Kids on school buses deserve protection
Re: “Lethbridge Herald, Jan. 29, “Girl in serious condition after school bus crash.”
This little girl was rushed via air ambulance to a Calgary hospital to have her “serious” but not “life threatening” injuries attended to, while politicos in Ottawa debate whether or not to install restraining devices in tin boxes on wheels transporting our children. This should be a no brainer. Heavy fines are applied to moms and dads failing to ensure their kids are belted properly into the family vehicle, transporting them to school, but later when the same kids leave in a bus on a field trip, often at highway speeds, there are no restraining devices and no law requiring them — why is that?

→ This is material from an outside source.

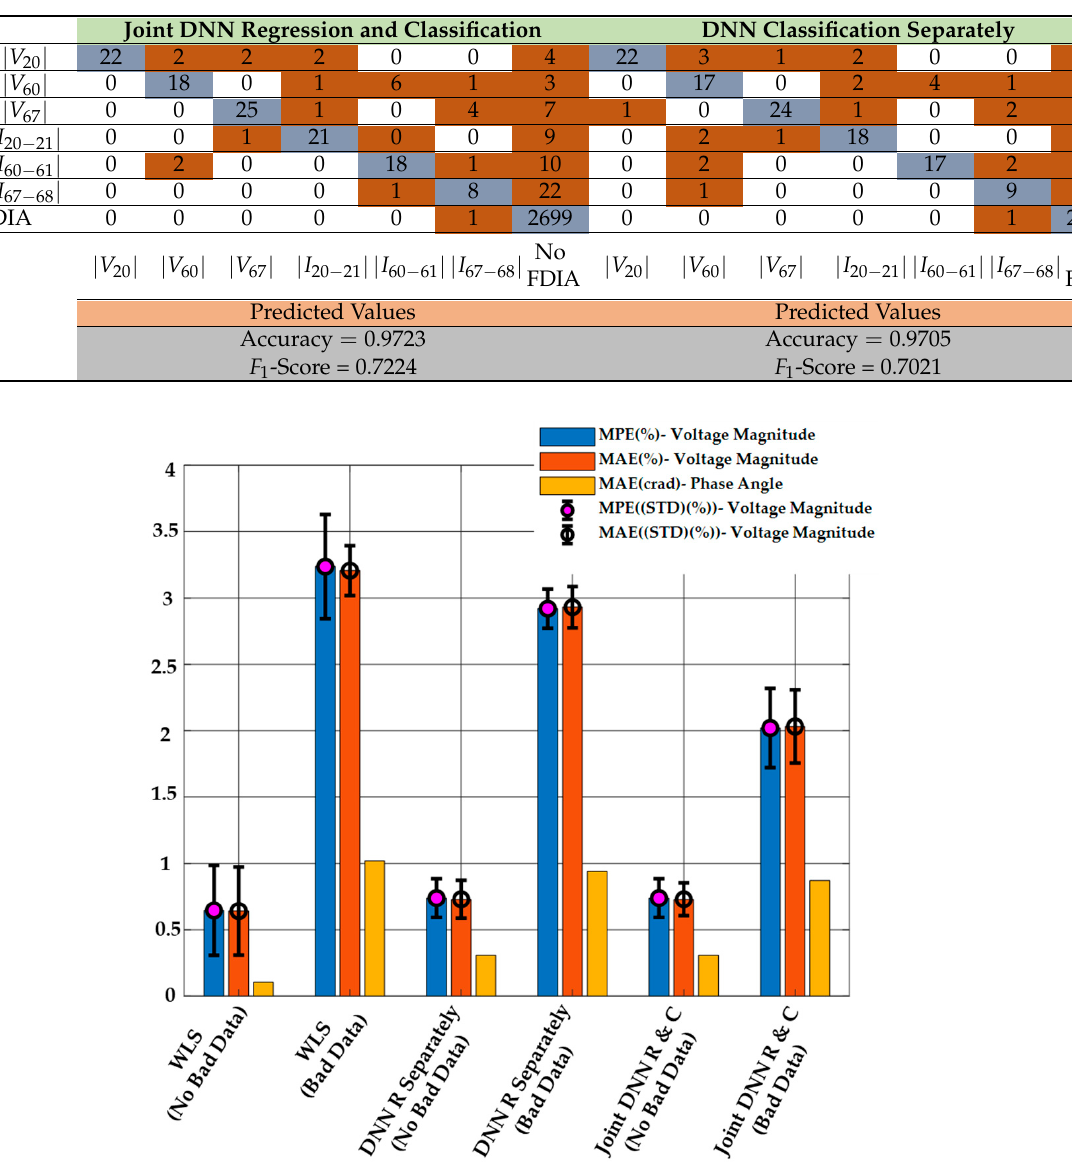
Figure 12. DSSE Results Obtained Using the Proposed Method, the Regression-only DNN Model, and WLS with or without Bad Data when N a = 438 ( 5% ) , and z a = ∼ N ( µ z , σ z ) . Table 7 shows the results for the proposed method and the appropriate binary classifica- tion-only method, where the proposed method successfully detected most FDIAs on each PMU measurement when false data z a = ∼ N ( µ z , σ z ) are injected randomly to 10% of available measurements, and it works better than an independent binary classification method. The accuracy and F 1-score of the proposed method (0.9619 and 0.792, respec- tively) are also better than when performing the binary classification only (0.957 and 0.770,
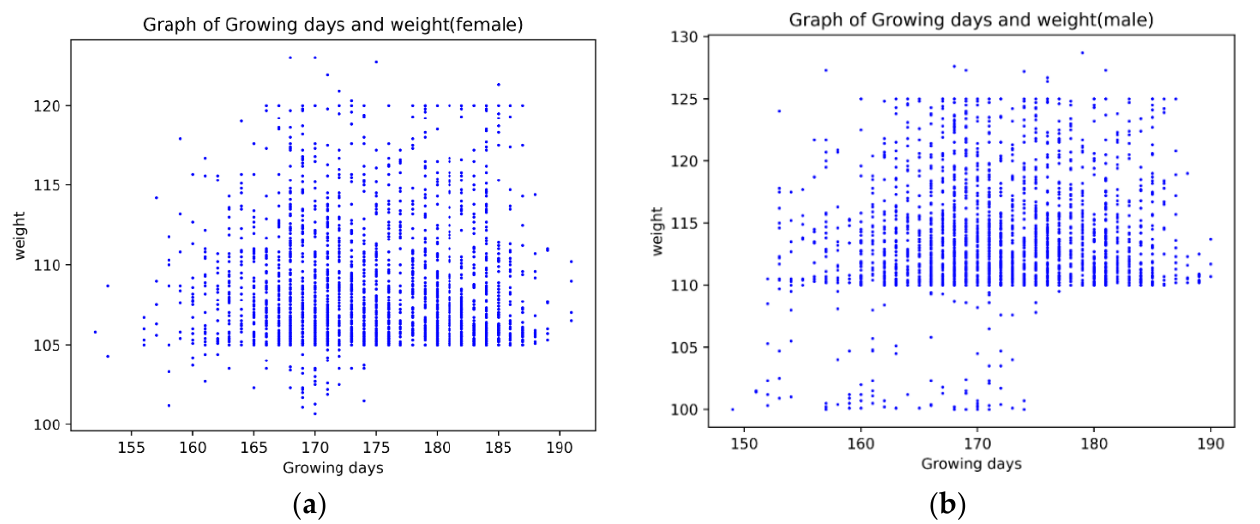
Figure 5. Graph of growing days and weight. ( a ) sows; ( b ) boars.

If someone converts that same school bus into a private motorhome, the law states the builder (whether home builder or major manufacturer) must install sufficient numbers of seatbelts as there are seats to sit people on that conveyance. Cost never enters that discussion. Seems nutty to me there’s a rule for every other motorized vehicle in existence using our roadways and not one for vehicles painted yellow with school bus written on the side.
Federal Minister of Transportation Marc Garneau, like everyone before him, is dragging his feet on this matter. After 125 years transporting our precious resource in these things, and loss of life, the best Garneau can do is announce the appointment of “a task force to look at retrofitting school buses with seatbelts.” In Canada you can’t take your newborn out of a hospital without an inspection ensuring the appropriate size and date child’s seat is properly installed and six years later the six-year-old rides the big yellow tin box on a field trip, unrestrained. How insane!
The government hopes to “expand their evidence base” and “develop guidelines” figuring out how to ensure 70 kids are “buckled up properly.” Aviation figured this out decades ago — and today the plane will not leave the ground until everyone is buckled up — the pilot knowing who is or isn’t buckled properly. Time to act for our kids!